Keadaan mereka sungguh sangat mengkhawatirkan oleh Pandemi virus Covid-19 ini. Memang mereka masih tetap bisa makan, tetapi sangat pas-pasan karena semuanya terbatas. Sehingga akhirnya ayahnya Galaxia terpikir untuk meminta tolong desa untuk mengatasi keadaan itu.
“Saya mau menghadap ke kantor desa,” ujar ayahnya Galaxia ketika mereka sedang berkumpul sehabis makan.

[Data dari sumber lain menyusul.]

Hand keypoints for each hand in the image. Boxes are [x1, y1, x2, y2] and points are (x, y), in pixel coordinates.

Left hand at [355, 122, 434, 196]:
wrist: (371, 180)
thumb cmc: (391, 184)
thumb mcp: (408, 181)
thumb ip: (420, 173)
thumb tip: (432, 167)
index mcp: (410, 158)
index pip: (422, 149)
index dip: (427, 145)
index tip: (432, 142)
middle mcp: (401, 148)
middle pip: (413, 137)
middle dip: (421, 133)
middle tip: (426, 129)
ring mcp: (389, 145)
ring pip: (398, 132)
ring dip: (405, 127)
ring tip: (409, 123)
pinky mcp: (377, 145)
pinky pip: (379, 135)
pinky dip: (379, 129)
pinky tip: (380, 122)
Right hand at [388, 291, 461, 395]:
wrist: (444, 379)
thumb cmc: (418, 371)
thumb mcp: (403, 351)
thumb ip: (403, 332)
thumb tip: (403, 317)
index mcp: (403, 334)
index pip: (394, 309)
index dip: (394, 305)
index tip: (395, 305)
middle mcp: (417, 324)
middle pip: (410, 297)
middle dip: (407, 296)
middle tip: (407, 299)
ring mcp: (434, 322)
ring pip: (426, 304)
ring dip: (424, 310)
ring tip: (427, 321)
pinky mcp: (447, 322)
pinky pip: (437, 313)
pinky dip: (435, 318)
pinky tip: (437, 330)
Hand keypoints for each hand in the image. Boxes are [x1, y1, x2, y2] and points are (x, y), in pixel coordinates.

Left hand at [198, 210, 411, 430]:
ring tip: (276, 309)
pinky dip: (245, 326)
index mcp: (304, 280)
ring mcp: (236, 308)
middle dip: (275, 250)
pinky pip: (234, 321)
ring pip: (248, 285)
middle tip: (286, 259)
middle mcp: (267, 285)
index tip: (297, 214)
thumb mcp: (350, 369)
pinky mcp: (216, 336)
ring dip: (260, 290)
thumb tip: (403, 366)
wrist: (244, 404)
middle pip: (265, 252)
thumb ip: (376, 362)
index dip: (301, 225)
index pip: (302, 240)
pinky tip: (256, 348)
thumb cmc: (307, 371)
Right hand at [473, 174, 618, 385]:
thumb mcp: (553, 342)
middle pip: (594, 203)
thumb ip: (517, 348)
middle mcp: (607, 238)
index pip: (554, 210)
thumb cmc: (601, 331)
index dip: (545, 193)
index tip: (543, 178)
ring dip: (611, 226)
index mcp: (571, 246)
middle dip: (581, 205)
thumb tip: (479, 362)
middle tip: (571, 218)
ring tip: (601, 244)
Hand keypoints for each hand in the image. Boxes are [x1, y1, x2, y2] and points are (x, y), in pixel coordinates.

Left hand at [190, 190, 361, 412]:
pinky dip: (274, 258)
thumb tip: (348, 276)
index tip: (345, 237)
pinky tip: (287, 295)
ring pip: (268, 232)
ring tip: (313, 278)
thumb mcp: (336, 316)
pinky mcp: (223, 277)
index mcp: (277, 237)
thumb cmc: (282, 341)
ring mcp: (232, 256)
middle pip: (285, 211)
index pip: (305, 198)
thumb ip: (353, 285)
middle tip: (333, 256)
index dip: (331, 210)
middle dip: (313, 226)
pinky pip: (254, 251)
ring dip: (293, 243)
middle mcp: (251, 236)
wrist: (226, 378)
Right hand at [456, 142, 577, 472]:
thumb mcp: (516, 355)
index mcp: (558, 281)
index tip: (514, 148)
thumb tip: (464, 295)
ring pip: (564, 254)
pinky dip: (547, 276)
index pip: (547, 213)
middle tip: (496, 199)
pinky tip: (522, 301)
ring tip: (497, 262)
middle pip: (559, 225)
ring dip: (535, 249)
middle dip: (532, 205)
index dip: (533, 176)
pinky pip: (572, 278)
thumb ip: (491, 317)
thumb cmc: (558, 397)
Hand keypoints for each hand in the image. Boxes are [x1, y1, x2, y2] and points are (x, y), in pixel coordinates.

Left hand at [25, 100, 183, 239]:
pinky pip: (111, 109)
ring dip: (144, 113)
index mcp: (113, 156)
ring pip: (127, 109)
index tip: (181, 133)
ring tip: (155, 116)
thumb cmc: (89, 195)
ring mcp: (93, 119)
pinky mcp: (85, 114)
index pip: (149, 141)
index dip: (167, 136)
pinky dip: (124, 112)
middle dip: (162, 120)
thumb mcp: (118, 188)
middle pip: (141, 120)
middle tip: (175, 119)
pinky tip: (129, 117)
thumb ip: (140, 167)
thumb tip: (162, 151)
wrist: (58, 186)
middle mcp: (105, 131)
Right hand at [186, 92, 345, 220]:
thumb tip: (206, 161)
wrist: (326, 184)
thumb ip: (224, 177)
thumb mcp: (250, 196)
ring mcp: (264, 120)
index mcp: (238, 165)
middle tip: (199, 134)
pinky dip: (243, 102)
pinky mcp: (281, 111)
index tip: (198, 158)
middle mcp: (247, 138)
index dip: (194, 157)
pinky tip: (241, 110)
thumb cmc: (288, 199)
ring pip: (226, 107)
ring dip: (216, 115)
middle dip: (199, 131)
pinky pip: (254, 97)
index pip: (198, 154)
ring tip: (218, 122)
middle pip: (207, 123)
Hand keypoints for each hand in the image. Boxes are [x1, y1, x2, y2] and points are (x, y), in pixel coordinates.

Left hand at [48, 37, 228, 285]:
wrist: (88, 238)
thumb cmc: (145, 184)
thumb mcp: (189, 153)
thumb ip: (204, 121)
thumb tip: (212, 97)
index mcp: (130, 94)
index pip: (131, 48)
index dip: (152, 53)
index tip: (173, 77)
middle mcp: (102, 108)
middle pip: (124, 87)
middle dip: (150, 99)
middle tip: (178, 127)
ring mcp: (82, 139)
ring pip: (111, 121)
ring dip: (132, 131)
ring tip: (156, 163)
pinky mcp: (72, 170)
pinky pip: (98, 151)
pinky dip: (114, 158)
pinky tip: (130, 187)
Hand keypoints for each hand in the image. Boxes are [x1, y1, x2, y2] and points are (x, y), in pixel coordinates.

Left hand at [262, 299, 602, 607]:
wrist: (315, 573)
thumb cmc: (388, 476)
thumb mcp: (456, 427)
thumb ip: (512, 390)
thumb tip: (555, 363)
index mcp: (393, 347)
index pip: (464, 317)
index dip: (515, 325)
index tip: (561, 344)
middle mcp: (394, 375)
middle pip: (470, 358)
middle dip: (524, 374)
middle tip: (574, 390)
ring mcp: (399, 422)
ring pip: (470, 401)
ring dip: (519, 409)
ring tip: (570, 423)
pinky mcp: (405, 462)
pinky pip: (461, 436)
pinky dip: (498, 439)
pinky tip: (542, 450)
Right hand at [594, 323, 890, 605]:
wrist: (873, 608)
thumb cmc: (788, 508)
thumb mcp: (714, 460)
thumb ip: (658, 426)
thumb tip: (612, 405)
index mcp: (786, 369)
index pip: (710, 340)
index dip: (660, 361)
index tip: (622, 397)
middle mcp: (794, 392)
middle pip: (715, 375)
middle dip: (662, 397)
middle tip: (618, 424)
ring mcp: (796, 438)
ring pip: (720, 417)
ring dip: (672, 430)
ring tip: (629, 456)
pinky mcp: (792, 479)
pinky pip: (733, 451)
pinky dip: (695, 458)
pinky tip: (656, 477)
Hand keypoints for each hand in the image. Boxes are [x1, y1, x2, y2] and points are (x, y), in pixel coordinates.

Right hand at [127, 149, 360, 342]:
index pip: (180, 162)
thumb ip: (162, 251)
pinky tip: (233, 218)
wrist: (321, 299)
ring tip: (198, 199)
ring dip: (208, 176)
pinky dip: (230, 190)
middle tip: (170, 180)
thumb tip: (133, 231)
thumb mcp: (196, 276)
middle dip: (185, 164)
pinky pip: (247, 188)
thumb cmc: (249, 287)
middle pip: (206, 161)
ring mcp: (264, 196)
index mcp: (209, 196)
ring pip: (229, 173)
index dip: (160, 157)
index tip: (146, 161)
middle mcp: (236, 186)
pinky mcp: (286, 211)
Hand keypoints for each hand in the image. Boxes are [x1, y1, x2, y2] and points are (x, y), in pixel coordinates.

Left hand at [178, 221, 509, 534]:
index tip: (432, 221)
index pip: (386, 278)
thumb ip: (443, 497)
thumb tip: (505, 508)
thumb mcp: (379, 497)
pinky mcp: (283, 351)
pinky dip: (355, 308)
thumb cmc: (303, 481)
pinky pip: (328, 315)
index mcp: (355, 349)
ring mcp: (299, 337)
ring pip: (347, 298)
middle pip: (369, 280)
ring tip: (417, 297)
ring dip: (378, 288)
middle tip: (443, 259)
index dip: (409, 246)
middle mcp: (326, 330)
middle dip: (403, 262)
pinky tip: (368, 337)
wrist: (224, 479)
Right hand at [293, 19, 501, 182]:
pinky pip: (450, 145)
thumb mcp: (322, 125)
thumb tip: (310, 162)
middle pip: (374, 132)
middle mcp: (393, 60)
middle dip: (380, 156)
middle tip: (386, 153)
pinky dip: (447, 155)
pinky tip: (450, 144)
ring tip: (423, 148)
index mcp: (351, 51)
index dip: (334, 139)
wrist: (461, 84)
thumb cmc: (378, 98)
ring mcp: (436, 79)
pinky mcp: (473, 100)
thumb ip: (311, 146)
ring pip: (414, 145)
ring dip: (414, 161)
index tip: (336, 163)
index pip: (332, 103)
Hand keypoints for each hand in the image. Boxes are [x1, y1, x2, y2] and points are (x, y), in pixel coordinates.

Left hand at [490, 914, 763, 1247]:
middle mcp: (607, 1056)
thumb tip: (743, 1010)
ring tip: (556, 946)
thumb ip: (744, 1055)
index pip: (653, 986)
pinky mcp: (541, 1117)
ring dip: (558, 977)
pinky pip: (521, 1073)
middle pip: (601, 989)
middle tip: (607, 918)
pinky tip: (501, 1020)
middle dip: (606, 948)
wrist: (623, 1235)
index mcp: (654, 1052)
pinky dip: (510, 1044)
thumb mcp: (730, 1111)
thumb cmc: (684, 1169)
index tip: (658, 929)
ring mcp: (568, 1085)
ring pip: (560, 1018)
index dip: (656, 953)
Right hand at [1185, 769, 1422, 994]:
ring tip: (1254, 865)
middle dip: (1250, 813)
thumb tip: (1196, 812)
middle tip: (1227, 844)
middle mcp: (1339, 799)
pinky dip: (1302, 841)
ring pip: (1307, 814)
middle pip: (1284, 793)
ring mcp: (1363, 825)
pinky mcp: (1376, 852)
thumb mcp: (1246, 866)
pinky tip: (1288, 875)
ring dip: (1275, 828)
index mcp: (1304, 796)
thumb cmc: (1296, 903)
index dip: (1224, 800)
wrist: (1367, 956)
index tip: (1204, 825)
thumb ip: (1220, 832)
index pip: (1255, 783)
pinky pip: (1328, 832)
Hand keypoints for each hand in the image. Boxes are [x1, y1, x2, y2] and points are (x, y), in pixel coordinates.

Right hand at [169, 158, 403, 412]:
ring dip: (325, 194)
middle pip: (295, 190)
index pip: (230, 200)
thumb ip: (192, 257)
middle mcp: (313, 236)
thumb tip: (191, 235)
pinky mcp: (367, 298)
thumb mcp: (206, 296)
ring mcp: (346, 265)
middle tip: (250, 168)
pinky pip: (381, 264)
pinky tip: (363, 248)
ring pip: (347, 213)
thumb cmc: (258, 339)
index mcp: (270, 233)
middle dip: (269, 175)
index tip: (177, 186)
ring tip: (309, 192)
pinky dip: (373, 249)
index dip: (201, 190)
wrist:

“Untuk apa?” tanya Mamanya Galaxia.
“Meminta pertolongan mereka, karena sekarang sepertinya hanya ke Desa lah bisa meminta pertolongan.”
“Kamu yakin?” tanya Mama Galaxia lagi. “Selama ini mereka saja tidak pernah peduli dengan kita, kok.”
“Kita cobalah dulu. Dia toh kepala Desa yang baru, salah satu pendukungnya kan adalah kita.”
“Saya sih terus terang saja sangat pesimis, Pa. Jika mereka mau menolong kita, sudah sejak lama kita mendapatkan bantuan. Mereka kan tahu jika Papa tidak ada pekerjaan dan penghasilannya pun kurang,” desah Galaxia setengah kesal.
“Kita coba lah dulu, Mam. Jangan langsung pesimis semuanya,” tutur ayah sedih, karena istrinya ini sangat kurang percaya dengan orang Desa.
Walau pun dia dalam hatinya diam-diam curiga juga dengan kepala Desa itu, karena semua karyawan di desa itu sepertinya pihak keluarganya Kepala Desa itu semua. Jadi dia berpikir kembali, sepertinya ini kurang adil.
“Kamu mau ikut?” tawarnya sambil memandang Galaxia yang memperhatikan komunikasi di antara mereka berdua.
“Untuk apa, ayah?” tanya pak Rahmat ayahnya Galaxia.
“Biar kamu mendapatkan pengalaman,” jawab ayahnya.
“Baiklah,” jawab Galaxia singkat. “Kapan, berangkatnya?”
“Besok.”
“Siap, ayah.”
Besoknya pak Rahmat dan Galaxia menghadap ke kantor Desa, karena keadaan memaksa mereka meminta tolong. Dari rumah mereka kantor Desa itu hanya berjarak kurang lebih lima kilometer, sehingga biasanya hanya belasan menitlah sudah sampai ke sana.
Pergi sengaja datang ke sana jam sembilan pagi, dengan pertimbangan para pegawainya sudah datang.
“Pagi Bu,” sapa pak Rahmat ayahnya Galaxia ketika bertemu Ibu karyawan kantor Desa itu.
Dia ini setahu Rahmat adalah keluarga dekat kepala Desa, sehingga dia beserta pegawai yang lainnya rata-rata mempunyai hubungan keluarga dengan kepala Desa. Hanya Sekretaris desa saja yang hubungannya agak jauh, karena Sekdes itu harus pegawai negeri.
“Pagi … Dari mana ya?” tanya ibu itu penuh selidik.
“Orang desa sini lah, Bu. Mau menghadap,” ujar Rahmat.
“Oh, ya. Mau menghadap siapa?” tanya Ibu itu lagi.
“Pak Kadesnya ada, Bu?” tanya pak Rahmat lagi.
“Sebentar ya, saya lihat dulu apa sudah datang,” jawab Ibu tadi sambil berjalan ke sebuah ruangan kerja yang di atasnya tertulis ‘Ruangan Kades’.